Wednesday, October 15, 2014

Convention Center & Hotel to Break Ground Near CitiField

A spacious convention center and 25-story hotel and apartment complex will soon rise on the site of a Corona car dealership near CitiField. Fleet Financial Group plans to break ground on the $200 million project early next year. The Flushing-based group purchased the 1.67-acre DiBlasi Ford dealership, at 112-21 Northern Blvd., for $17 million in December. 

The site sits across the Grand Central Parkway from CitiField, where a $3 billion mega-mall and housing complex is planned for Willets Point.

The group plans to build 292 five-star hotel rooms and 236 apartments above the roughly 106,000-square-foot convention center.

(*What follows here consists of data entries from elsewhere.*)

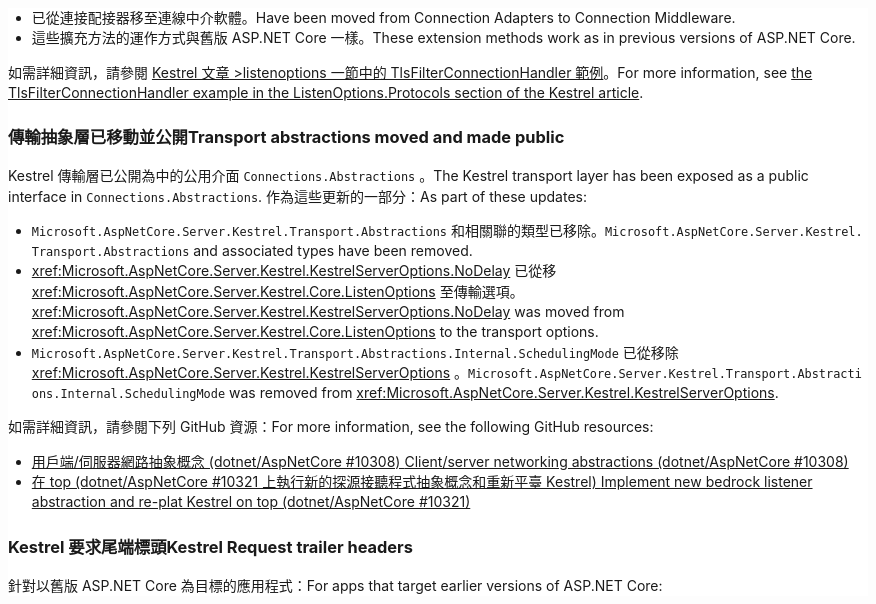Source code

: * <span data-ttu-id="8f17d-278">已從連接配接器移至連線中介軟體。</span><span class="sxs-lookup"><span data-stu-id="8f17d-278">Have been moved from Connection Adapters to Connection Middleware.</span></span>
* <span data-ttu-id="8f17d-279">這些擴充方法的運作方式與舊版 ASP.NET Core 一樣。</span><span class="sxs-lookup"><span data-stu-id="8f17d-279">These extension methods work as in previous versions of ASP.NET Core.</span></span> 

<span data-ttu-id="8f17d-280">如需詳細資訊，請參閱 [Kestrel 文章 >listenoptions 一節中的 TlsFilterConnectionHandler 範例](../fundamentals/servers/kestrel.md?view=aspnetcore-3.0#listenoptionsprotocols)。</span><span class="sxs-lookup"><span data-stu-id="8f17d-280">For more information, see [the TlsFilterConnectionHandler example in the ListenOptions.Protocols section of the Kestrel article](../fundamentals/servers/kestrel.md?view=aspnetcore-3.0#listenoptionsprotocols).</span></span>

### <a name="transport-abstractions-moved-and-made-public"></a><span data-ttu-id="8f17d-281">傳輸抽象層已移動並公開</span><span class="sxs-lookup"><span data-stu-id="8f17d-281">Transport abstractions moved and made public</span></span>

<span data-ttu-id="8f17d-282">Kestrel 傳輸層已公開為中的公用介面 `Connections.Abstractions` 。</span><span class="sxs-lookup"><span data-stu-id="8f17d-282">The Kestrel transport layer has been exposed as a public interface in `Connections.Abstractions`.</span></span> <span data-ttu-id="8f17d-283">作為這些更新的一部分：</span><span class="sxs-lookup"><span data-stu-id="8f17d-283">As part of these updates:</span></span>

* <span data-ttu-id="8f17d-284">`Microsoft.AspNetCore.Server.Kestrel.Transport.Abstractions` 和相關聯的類型已移除。</span><span class="sxs-lookup"><span data-stu-id="8f17d-284">`Microsoft.AspNetCore.Server.Kestrel.Transport.Abstractions` and associated types have been removed.</span></span>
* <span data-ttu-id="8f17d-285"><xref:Microsoft.AspNetCore.Server.Kestrel.KestrelServerOptions.NoDelay> 已從移 <xref:Microsoft.AspNetCore.Server.Kestrel.Core.ListenOptions> 至傳輸選項。</span><span class="sxs-lookup"><span data-stu-id="8f17d-285"><xref:Microsoft.AspNetCore.Server.Kestrel.KestrelServerOptions.NoDelay> was moved from <xref:Microsoft.AspNetCore.Server.Kestrel.Core.ListenOptions> to the transport options.</span></span>
* <span data-ttu-id="8f17d-286">`Microsoft.AspNetCore.Server.Kestrel.Transport.Abstractions.Internal.SchedulingMode` 已從移除 <xref:Microsoft.AspNetCore.Server.Kestrel.KestrelServerOptions> 。</span><span class="sxs-lookup"><span data-stu-id="8f17d-286">`Microsoft.AspNetCore.Server.Kestrel.Transport.Abstractions.Internal.SchedulingMode` was removed from <xref:Microsoft.AspNetCore.Server.Kestrel.KestrelServerOptions>.</span></span>

<span data-ttu-id="8f17d-287">如需詳細資訊，請參閱下列 GitHub 資源：</span><span class="sxs-lookup"><span data-stu-id="8f17d-287">For more information, see the following GitHub resources:</span></span>

* [<span data-ttu-id="8f17d-288">用戶端/伺服器網路抽象概念 (dotnet/AspNetCore #10308) </span><span class="sxs-lookup"><span data-stu-id="8f17d-288">Client/server networking abstractions (dotnet/AspNetCore #10308)</span></span>](https://github.com/dotnet/AspNetCore/issues/10308)
* [<span data-ttu-id="8f17d-289">在 top (dotnet/AspNetCore #10321 上執行新的探源接聽程式抽象概念和重新平臺 Kestrel) </span><span class="sxs-lookup"><span data-stu-id="8f17d-289">Implement new bedrock listener abstraction and re-plat Kestrel on top (dotnet/AspNetCore #10321)</span></span>](https://github.com/dotnet/AspNetCore/pull/10321)

### <a name="kestrel-request-trailer-headers"></a><span data-ttu-id="8f17d-290">Kestrel 要求尾端標頭</span><span class="sxs-lookup"><span data-stu-id="8f17d-290">Kestrel Request trailer headers</span></span>

<span data-ttu-id="8f17d-291">針對以舊版 ASP.NET Core 為目標的應用程式：</span><span class="sxs-lookup"><span data-stu-id="8f17d-291">For apps that target earlier versions of ASP.NET Core:</span></span>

The project will also include about 97,000 square feet of retail space, a restaurant and an underground parking garage with space for 300 cars.

“For the longest time, Queens has wanted to have some sort of facility like a Javits Center,” said developer Richard Xia, who chose the location for its close proximity to the airports. “It’s going to be great for the area.”

“This fills a great need for Queens. People fly in to Queens and leave for conventions at Javits or at the Barclay Center in Brooklyn, now they won’t have to leave the borough.”

Xia is also in talks with Audi to put a showroom on an adjacent site.

The development, and in particular the conference center, should be a boon for the borough, said Queens Economic Development Corp. Executive Director Seth Bornstein. “We really lack quality convention space,” said Bornstein, who added the project will bring jobs and an influx of business travelers to Queens.

“It’s a good location for a good development. It makes more sense than the one that was planned at Aqueduct because JFK is an international airport, LaGuardia is for domestic flights and conventions are mainly domestic affairs,” he noted.

And the up-and-coming area can support the project.

The East River site is just across the Grand Central Parkway from CitiField, the USTA’s National Tennis Center and the Queens Museum in Flushing Meadows-Corona Park.

“The US Open is huge and you have these corporate sponsors who have no place large enough to suit their clients,” he said. “The area is under-utilized now, so the project makes sense."

And Flushing is a hotbed of Asian economic activity. Hotels like the Sheraton cater to the Chinese nouveau riche.  Xia has his eyes on an annual event that brings nearly a million visitors to the area each year.

But not everyone is a fan of all of the mega-development.

The building site is an area that has perpetual traffic problems and is undeserved by mass transit, say local activists. With so much going on in downtown Flushing and Willets Point, they don’t know if the market can support it all.

Residents of the predominantly low- and middle-income, immigrant neighborhood say they would be better served by more schools and affordable housing.